As Stanley and other teammates contend, Saturday’s showing may simply have been the tip of the iceberg in terms of the tight end's production this season.

“Sos is a great guy. Real fun dude to be around. Talented,” said senior left tackle Hakeem Adeniji. “For him to get that first one, it was awesome. I think he has more, a lot more in store, too.”

Sosinski shares that confidence, the result of two elements — perseverance, and a grueling fall camp program he labeled “one of the hardest things of my life.”

“I think I had a really good offseason of just working hard,” Sosinski said. “Just got a little bit stronger, a little bit faster, I feel like. I feel like I got my chance and I ran with it the whole time.”

It’s a chance that, for whatever reason, Sosinski didn’t get under former head coach David Beaty. While Beaty publicly gushed about Sosinski’s potential, those words translated to little more than the occasional special teams cameo.

Sosinski said he still isn’t sure what, if anything, was holding him back the last two seasons.

“I feel like I could’ve had the same impact if I could’ve played last year, but that’s out of my hands,” Sosinski said. “I’m obviously better than I was last year, that’s 100-percent true. I feel like I’m just getting my time on the field to really just show my potential.”

The most challenging part of the last two years, Sosinski said, was staying upbeat when playing time didn't materialize. He credits his father James — himself a former dual-sport athlete (golf and football) at Arizona State — and teammates in the tight ends/fullbacks room for lifting his spirits. He lauded new head coach Les Miles and tight ends coach Jeff Hecklinski for infusing a new dose of hope.

“I love those guys for what they’ve done for me,” Sosinski said of Miles and Hecklinski. “They’ve done a lot already.”

Before Saturday, Sosinski was perhaps most known around campus for his brief run as a practice body for the men’s basketball team, a stint that included a garbage-time bucket in the final minutes of the Jayhawks’ 95-79 defeat to Villanova in the Final Four. After the football team's victory, Bill Self, assistant coach Norm Roberts and several former teammates reached out "... just telling me congrats and how proud they are of me," Sosinski said.

In Miles and Self, Sosinski sees more similarities than their respective ownership of a national championship ring.

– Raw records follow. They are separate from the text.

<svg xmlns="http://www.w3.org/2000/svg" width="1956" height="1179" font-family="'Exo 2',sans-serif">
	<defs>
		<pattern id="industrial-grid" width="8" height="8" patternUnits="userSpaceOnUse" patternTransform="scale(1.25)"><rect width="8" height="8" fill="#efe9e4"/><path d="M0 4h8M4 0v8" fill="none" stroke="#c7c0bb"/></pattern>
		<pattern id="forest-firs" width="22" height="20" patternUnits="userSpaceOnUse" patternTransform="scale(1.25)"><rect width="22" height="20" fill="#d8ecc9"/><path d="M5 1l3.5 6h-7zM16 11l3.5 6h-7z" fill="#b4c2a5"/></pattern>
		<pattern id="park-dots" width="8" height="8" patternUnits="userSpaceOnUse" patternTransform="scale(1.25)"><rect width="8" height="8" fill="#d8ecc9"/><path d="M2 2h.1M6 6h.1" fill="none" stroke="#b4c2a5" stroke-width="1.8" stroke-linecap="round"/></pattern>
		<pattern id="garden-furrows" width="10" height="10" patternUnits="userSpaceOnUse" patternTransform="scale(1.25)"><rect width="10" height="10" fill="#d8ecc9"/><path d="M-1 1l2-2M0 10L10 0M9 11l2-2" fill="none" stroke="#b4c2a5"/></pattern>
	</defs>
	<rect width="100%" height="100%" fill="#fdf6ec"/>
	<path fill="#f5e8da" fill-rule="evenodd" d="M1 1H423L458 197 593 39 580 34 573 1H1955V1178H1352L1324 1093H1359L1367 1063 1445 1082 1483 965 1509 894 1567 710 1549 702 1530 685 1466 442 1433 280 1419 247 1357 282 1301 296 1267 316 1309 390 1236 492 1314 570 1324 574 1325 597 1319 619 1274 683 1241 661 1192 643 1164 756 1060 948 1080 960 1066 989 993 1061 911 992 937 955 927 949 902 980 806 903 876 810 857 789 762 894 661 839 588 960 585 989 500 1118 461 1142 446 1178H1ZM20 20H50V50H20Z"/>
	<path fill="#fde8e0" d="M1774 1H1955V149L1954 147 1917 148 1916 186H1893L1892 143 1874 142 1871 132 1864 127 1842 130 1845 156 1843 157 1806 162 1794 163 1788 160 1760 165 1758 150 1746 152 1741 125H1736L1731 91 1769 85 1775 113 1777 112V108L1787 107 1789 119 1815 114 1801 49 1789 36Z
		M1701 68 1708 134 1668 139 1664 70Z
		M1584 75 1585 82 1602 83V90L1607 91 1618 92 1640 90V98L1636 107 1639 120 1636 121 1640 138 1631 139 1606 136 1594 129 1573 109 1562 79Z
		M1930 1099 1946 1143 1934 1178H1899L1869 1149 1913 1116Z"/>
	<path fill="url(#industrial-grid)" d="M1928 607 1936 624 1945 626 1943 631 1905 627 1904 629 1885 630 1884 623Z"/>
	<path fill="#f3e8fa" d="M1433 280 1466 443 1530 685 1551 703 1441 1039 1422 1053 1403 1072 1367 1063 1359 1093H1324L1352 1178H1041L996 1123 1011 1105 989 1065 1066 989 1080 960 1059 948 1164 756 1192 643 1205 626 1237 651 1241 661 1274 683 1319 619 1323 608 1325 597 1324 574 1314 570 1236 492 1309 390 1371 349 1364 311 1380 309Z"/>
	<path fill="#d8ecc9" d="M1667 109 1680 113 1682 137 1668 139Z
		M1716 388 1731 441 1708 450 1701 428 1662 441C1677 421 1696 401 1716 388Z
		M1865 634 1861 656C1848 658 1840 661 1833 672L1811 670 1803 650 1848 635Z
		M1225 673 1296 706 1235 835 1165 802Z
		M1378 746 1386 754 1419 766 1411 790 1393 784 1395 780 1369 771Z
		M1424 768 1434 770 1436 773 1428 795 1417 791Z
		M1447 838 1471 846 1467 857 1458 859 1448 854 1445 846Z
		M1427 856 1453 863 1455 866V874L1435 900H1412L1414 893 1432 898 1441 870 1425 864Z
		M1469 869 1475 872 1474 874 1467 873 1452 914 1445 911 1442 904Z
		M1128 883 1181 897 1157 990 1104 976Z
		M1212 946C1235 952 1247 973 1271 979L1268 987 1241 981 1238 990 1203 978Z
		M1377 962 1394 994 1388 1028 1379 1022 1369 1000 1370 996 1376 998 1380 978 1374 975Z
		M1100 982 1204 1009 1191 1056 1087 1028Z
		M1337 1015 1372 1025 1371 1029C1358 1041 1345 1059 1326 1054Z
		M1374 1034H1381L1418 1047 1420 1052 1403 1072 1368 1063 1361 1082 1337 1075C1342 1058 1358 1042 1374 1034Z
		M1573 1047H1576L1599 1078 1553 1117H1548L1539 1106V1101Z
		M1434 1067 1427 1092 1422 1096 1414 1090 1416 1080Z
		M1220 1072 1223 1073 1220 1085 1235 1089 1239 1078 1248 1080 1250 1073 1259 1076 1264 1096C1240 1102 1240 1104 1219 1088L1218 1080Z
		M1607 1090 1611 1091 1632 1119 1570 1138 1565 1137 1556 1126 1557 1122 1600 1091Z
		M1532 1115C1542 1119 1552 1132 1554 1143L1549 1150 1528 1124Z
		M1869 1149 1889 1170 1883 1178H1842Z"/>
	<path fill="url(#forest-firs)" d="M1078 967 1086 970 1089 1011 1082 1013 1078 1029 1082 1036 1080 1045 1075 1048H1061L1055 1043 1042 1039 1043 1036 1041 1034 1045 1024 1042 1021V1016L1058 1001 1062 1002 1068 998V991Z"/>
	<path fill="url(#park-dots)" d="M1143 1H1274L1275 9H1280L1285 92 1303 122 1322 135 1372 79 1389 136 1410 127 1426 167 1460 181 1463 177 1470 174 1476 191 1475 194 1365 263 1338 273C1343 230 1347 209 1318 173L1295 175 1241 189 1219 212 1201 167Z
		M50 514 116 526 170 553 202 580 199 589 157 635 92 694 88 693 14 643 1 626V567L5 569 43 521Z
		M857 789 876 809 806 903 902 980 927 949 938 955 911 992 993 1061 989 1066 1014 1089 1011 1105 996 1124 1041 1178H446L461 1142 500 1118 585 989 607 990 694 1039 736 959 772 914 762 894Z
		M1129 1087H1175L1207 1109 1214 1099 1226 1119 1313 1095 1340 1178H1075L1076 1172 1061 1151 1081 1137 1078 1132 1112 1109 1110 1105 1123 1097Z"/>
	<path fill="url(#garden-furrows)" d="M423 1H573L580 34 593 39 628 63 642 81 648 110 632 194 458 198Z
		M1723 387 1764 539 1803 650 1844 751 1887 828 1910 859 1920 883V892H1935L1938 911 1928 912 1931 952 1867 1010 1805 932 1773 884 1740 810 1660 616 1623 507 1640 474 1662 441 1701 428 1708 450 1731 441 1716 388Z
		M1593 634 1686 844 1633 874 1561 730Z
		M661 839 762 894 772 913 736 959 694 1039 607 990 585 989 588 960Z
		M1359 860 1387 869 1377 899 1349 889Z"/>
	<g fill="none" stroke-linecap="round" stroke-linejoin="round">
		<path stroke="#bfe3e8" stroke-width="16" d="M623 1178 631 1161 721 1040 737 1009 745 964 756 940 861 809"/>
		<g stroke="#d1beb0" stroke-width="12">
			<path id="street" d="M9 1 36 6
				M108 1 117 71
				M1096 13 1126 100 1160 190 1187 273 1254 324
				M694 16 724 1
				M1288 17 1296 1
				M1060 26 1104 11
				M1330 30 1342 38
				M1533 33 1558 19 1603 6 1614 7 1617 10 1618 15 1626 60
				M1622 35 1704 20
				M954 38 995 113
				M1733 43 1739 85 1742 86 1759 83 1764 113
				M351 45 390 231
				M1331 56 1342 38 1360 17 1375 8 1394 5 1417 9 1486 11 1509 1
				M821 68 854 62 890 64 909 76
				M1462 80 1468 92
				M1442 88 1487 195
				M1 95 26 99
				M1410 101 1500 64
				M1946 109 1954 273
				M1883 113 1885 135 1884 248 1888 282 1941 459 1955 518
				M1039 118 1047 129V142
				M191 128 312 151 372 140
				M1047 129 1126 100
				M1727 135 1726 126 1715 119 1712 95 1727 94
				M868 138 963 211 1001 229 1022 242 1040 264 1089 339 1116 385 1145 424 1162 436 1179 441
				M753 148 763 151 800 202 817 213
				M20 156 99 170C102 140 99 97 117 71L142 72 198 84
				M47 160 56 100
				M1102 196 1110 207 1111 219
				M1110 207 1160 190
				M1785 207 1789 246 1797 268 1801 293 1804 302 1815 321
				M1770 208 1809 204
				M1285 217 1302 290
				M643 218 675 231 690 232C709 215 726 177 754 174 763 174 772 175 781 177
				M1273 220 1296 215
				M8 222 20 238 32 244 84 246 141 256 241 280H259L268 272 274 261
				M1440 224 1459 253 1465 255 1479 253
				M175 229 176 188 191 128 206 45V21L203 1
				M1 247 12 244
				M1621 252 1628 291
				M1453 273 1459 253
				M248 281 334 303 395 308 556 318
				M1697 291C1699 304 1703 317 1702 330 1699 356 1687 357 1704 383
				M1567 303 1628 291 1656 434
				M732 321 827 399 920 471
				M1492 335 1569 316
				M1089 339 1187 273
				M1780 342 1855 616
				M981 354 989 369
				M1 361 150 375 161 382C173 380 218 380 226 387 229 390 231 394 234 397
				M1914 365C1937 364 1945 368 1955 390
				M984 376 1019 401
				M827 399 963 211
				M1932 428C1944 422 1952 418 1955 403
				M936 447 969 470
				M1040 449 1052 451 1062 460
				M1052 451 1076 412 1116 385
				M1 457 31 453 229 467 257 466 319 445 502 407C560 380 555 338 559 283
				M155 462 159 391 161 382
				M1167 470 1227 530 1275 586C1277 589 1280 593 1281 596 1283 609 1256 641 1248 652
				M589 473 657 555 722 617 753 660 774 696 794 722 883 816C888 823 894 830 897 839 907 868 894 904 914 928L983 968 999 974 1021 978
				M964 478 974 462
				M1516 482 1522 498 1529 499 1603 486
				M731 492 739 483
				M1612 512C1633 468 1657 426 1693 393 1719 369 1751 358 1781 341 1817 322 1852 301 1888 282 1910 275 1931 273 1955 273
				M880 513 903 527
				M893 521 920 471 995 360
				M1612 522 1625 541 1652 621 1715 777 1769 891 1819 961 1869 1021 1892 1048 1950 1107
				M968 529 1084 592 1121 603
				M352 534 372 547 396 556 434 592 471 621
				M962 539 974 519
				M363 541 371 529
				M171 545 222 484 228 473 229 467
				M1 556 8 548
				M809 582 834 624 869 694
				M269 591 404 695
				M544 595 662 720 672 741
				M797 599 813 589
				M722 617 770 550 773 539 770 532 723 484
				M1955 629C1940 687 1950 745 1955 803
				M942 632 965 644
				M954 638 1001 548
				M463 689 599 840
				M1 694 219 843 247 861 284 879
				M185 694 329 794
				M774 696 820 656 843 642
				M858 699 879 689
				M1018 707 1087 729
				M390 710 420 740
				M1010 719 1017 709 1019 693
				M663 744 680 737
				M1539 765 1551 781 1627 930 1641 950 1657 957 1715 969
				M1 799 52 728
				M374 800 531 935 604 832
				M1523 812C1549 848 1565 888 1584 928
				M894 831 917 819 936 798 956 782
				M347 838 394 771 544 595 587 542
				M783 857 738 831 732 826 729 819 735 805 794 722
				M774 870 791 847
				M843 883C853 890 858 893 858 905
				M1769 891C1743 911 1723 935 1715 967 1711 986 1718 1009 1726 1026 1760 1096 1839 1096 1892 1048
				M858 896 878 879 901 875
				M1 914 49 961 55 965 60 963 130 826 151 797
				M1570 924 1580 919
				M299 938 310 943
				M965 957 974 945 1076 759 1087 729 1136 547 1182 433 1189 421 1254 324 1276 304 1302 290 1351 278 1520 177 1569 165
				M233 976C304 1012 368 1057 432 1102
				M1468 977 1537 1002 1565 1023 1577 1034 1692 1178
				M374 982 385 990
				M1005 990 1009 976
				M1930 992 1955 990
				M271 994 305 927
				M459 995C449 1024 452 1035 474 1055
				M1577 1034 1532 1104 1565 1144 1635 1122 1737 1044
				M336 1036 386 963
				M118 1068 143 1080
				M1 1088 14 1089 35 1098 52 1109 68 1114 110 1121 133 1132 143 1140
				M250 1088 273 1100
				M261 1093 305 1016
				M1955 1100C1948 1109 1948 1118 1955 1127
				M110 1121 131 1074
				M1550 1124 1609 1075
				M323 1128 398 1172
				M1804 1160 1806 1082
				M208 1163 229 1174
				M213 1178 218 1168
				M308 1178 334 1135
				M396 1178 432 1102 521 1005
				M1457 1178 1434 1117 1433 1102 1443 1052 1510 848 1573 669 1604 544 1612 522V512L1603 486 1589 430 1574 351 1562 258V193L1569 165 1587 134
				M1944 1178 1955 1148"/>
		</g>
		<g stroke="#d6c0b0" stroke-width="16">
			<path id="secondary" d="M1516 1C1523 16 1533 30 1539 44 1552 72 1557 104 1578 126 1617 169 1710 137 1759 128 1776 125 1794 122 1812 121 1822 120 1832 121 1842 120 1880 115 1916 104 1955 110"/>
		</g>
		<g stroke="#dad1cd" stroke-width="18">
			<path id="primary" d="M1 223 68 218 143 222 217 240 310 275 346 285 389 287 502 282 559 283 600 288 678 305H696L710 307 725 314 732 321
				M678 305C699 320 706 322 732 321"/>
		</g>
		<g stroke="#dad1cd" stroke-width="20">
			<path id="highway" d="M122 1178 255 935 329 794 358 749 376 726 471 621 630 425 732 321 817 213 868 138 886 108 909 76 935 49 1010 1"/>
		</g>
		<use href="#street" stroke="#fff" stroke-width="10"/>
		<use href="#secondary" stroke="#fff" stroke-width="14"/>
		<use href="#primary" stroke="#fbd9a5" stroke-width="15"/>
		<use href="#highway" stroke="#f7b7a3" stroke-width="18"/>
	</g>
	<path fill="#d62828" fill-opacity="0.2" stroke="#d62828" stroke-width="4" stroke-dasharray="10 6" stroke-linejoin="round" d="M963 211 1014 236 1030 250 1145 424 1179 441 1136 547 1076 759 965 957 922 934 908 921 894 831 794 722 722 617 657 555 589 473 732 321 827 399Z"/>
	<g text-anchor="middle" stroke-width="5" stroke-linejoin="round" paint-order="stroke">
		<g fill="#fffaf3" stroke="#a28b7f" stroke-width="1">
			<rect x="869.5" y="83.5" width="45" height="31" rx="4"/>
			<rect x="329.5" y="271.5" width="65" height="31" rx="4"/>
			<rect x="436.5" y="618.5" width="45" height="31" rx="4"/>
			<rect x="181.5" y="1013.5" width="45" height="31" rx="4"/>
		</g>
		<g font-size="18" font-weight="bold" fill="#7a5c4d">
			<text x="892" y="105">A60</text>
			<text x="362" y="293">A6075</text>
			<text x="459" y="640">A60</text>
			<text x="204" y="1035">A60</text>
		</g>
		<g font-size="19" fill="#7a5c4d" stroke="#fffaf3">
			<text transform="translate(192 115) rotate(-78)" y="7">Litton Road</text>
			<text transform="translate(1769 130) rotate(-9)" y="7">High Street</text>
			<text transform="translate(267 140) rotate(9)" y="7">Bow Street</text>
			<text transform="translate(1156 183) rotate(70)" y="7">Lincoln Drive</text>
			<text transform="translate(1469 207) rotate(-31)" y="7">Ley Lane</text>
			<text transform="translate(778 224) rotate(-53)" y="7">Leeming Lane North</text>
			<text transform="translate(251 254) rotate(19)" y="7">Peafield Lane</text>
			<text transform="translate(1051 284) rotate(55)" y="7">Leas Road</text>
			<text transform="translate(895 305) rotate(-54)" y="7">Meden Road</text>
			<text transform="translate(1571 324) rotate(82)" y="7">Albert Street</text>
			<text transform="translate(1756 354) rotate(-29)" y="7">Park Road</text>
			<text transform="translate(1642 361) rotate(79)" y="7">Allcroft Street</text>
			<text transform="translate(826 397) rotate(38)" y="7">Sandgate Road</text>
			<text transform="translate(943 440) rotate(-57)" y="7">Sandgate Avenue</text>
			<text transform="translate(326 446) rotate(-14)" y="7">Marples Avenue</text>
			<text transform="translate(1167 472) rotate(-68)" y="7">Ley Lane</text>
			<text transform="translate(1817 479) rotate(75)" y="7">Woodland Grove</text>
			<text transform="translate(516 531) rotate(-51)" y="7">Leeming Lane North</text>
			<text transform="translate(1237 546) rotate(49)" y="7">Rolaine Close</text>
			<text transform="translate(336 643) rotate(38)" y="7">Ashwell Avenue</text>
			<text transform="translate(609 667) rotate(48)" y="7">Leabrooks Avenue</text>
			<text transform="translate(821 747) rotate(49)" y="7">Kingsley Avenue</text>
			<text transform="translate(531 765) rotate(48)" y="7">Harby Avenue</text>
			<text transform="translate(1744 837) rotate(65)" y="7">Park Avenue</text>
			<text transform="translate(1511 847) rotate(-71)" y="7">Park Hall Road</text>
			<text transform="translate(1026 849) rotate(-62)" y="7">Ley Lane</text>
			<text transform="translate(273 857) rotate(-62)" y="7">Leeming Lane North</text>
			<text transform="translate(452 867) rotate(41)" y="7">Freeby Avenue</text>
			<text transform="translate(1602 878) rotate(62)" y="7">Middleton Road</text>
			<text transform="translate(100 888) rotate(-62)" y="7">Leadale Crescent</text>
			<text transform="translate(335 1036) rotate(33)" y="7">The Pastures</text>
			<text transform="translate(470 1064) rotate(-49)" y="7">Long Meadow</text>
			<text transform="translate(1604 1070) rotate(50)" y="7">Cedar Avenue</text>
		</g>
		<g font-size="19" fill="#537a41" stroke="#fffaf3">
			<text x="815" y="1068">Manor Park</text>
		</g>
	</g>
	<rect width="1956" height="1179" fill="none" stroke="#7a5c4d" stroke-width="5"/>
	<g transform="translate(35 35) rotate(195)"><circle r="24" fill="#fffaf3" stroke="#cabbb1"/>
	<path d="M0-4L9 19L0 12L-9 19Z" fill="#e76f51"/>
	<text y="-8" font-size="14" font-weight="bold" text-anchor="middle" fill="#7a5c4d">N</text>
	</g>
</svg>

“They’re both very intent on what they want to get accomplished,” Sosinski said. “I feel like they’re not going to move on until they get what they want to see, whether it’s a play or a defense or, ‘This guy is going to do this.’ It’s very focused and they know what they want to get out of it.

"I feel like you see the trust with the basketball team and coach Self, and I feel like for sure you see it here, how the team is just buying into everything coach Miles is saying and just working on whatever he tells us to do.”

Sosinski, who joined KU after one-year stops at UMass (football) and South Mountain Community College in Phoenix (basketball), said he would’ve never imagined such a journey when he was in high school. He also said he couldn't have asked for anything better.

“I mean, the ups and downs and everything, it’s just been great,” Sosinski said. “I just feel like it’s going to be something I can always look back on and be proud of.”

As for his golf game, Sosinski indicated it's still a work in progress. Surprisingly, he listed it as only his fourth-best sport behind football, basketball and baseball, the latter a game the first baseman and pitcher gave up long ago in order to accommodate spring football.

Still, once his football career is over, golf may be Sosinski's sport with the highest ceiling, he said.

“My putting’s good. My dad obviously still plays golf and when I was younger I used to putt and chip with him a lot, so that’s always been a strong part of my game. I’ve just been blessed with height and size, so obviously I can hit it pretty good," said Sosinski, who owns clubs that are an extra 1½-inches long. "So like I say, if I’m hitting the driver straight, I can get around pretty decent.”

Sosinski's official handicap, however, will have to remain a mystery.

“I have no clue, man. I have no clue. It’s high though,” Sosinski said. “Don’t let Carter gas me up too much, man.”